## [PROBLEM TO SOLVE]
Rewrite the records as a JSON list of strings, one string per line with blank lines left out. Begin at the line that contains "genus: Triquetrella" and continue through the end of the records.

(Items stored from a collection)
........

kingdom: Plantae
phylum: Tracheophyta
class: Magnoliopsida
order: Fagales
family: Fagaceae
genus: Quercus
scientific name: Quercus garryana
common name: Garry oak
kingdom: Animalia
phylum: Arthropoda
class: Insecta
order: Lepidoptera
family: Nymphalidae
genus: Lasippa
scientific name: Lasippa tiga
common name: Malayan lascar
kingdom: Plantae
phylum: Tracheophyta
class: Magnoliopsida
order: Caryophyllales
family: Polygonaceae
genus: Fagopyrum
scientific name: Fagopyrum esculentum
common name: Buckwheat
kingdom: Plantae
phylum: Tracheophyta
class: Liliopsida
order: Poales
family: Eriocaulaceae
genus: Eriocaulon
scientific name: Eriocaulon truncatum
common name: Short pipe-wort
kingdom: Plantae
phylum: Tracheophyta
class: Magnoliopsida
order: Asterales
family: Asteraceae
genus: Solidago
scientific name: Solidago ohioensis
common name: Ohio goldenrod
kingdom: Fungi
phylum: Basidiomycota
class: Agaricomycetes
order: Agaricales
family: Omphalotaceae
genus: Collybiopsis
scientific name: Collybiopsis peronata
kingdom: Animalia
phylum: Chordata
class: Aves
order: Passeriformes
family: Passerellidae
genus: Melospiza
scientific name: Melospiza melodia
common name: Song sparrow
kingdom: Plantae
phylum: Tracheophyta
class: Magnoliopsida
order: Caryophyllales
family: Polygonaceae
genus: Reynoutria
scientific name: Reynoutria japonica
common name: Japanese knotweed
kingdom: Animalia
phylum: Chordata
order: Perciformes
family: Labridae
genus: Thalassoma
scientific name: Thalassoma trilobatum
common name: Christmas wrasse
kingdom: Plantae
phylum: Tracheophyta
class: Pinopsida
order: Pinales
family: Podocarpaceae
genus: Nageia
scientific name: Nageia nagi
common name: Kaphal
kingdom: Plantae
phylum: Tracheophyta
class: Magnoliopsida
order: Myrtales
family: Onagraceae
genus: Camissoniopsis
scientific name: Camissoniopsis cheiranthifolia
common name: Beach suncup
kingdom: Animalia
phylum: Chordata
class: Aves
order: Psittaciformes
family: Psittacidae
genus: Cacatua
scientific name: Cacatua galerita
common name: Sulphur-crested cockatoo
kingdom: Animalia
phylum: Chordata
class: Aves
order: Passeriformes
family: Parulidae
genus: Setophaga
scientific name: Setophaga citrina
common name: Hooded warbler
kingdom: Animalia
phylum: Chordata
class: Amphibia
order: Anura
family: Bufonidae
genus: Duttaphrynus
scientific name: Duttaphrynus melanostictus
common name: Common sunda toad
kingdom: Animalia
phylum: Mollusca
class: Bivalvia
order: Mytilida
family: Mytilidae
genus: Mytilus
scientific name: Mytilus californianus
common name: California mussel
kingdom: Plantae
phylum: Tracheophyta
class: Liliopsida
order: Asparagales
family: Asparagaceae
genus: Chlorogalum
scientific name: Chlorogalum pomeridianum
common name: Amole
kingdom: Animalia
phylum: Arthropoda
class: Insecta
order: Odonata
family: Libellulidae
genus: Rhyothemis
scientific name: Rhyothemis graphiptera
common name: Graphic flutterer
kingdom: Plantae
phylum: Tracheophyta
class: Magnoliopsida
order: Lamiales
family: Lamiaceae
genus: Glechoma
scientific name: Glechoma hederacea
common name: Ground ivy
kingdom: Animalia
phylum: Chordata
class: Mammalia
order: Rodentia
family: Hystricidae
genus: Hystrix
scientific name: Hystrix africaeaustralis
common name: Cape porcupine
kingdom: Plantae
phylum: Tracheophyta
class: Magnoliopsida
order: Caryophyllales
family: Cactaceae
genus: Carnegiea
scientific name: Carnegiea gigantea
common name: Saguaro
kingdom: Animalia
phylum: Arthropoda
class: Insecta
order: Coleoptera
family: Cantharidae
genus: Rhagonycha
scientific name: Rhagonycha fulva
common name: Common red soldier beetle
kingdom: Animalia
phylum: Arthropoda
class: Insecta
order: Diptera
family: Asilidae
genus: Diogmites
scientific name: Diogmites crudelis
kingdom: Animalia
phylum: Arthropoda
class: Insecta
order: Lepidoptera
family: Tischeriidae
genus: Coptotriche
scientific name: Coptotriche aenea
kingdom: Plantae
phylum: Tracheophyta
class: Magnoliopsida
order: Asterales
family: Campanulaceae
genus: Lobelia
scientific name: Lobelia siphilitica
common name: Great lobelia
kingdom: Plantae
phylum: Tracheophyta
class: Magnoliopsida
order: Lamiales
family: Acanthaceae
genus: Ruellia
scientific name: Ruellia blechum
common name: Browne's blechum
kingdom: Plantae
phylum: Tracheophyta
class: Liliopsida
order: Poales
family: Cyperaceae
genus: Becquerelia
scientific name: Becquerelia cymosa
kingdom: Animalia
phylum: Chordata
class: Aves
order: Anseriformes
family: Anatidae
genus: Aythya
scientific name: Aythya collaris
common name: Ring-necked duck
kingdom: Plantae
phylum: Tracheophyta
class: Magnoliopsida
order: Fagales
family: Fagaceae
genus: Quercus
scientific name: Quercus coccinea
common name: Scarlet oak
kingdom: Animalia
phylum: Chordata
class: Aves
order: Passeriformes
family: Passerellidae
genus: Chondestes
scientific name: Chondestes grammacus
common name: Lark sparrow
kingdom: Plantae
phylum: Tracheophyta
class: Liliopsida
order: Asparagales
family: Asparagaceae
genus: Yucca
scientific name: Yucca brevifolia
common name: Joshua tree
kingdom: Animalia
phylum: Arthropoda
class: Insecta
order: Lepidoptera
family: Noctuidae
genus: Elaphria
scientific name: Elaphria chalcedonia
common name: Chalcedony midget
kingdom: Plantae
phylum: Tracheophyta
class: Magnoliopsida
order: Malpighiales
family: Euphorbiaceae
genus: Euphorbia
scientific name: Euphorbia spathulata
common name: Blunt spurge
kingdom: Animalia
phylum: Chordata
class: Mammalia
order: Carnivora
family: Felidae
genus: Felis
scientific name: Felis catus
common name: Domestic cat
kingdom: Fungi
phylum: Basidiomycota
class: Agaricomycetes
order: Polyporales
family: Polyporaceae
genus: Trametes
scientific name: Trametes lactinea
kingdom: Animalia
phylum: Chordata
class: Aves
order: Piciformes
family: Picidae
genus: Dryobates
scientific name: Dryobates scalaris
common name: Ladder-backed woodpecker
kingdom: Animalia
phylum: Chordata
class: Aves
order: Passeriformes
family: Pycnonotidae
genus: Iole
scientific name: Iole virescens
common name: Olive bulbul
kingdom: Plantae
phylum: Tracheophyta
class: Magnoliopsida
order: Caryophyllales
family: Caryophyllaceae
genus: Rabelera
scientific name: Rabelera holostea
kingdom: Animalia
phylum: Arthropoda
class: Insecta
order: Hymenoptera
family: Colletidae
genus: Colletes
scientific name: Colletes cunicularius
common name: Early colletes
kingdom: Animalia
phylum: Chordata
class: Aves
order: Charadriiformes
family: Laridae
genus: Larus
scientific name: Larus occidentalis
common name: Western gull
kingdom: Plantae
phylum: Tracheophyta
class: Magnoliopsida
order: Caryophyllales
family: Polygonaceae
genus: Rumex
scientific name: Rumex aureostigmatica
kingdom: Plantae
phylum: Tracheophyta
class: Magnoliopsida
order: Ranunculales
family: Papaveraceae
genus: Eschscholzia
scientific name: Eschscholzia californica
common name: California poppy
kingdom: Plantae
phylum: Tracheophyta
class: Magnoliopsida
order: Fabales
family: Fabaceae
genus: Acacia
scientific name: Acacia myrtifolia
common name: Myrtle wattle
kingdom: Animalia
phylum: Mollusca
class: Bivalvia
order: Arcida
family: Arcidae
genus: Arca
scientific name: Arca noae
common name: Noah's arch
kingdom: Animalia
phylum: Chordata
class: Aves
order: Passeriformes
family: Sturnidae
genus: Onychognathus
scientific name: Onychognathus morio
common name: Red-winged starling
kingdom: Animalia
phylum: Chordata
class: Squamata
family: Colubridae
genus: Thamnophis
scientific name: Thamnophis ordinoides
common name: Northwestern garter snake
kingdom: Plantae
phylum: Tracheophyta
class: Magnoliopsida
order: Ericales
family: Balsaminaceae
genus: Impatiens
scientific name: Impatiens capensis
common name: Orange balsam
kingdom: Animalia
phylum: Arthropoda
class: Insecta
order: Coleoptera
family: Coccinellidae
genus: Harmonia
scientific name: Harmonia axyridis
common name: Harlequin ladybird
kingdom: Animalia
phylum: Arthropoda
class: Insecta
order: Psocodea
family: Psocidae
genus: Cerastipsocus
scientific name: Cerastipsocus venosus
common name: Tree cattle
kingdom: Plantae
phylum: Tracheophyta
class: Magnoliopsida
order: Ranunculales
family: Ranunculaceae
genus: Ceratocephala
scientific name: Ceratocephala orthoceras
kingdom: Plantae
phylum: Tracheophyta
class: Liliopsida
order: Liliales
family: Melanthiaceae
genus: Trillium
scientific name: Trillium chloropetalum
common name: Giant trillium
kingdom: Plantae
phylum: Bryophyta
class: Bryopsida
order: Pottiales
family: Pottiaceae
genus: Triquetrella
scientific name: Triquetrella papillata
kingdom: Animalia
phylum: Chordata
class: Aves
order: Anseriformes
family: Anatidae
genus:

........

## [REPLY TO THE EXERCISE]
[
  "genus: Triquetrella",
  "scientific name: Triquetrella papillata",
  "kingdom: Animalia",
  "phylum: Chordata",
  "class: Aves",
  "order: Anseriformes",
  "family: Anatidae",
  "genus:"
]